TASK MATERIAL.

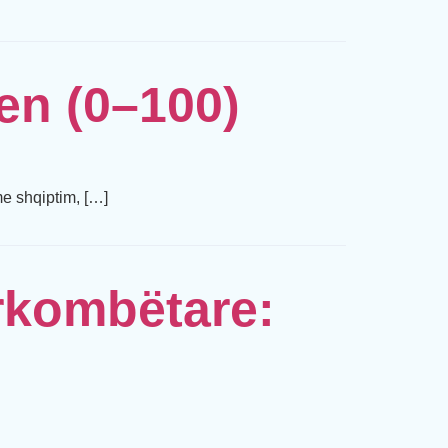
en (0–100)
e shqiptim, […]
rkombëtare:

--

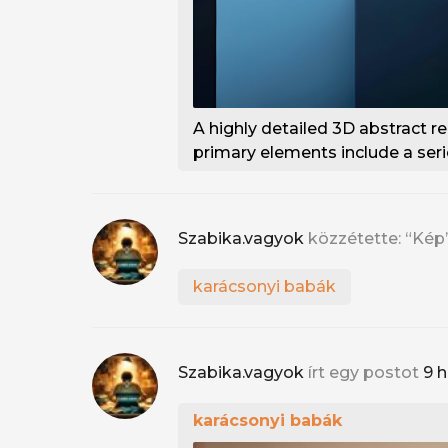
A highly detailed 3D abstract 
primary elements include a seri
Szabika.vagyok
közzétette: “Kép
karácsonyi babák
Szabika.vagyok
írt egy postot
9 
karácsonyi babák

---

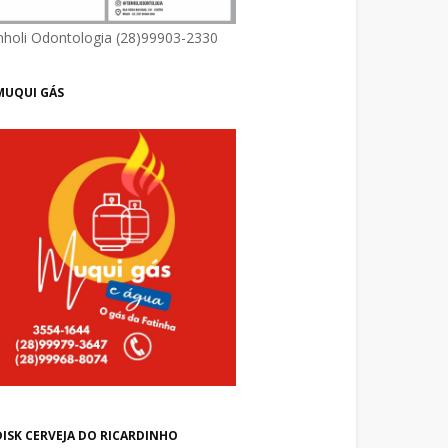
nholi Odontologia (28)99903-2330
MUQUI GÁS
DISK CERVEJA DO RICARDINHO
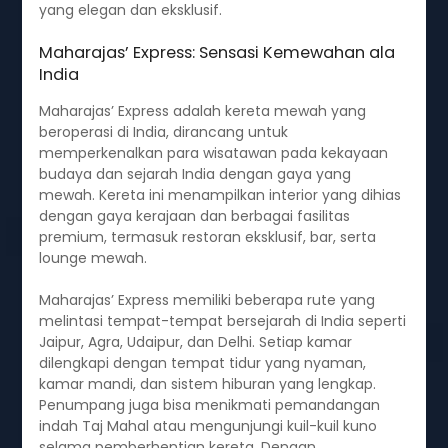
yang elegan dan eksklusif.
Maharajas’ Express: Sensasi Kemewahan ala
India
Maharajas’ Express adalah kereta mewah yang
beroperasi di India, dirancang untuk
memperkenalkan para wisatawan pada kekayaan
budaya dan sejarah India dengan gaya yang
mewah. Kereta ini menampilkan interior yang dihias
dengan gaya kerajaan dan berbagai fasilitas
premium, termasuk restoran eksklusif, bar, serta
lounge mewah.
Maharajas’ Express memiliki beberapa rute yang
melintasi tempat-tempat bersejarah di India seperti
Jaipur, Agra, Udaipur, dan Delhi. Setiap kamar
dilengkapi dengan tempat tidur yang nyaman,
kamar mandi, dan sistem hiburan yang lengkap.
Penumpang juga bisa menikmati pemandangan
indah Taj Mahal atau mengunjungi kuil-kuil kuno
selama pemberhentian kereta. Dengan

EXERCISE.
Of all the entries above, repeat only the lines from the line that has "Jaipur, Agra, Udaipur, dan" to the line that has "selama pemberhentian kereta. Dengan", both lines included, exactly.

RESULT OF THE TASK.
Jaipur, Agra, Udaipur, dan Delhi. Setiap kamar
dilengkapi dengan tempat tidur yang nyaman,
kamar mandi, dan sistem hiburan yang lengkap.
Penumpang juga bisa menikmati pemandangan
indah Taj Mahal atau mengunjungi kuil-kuil kuno
selama pemberhentian kereta. Dengan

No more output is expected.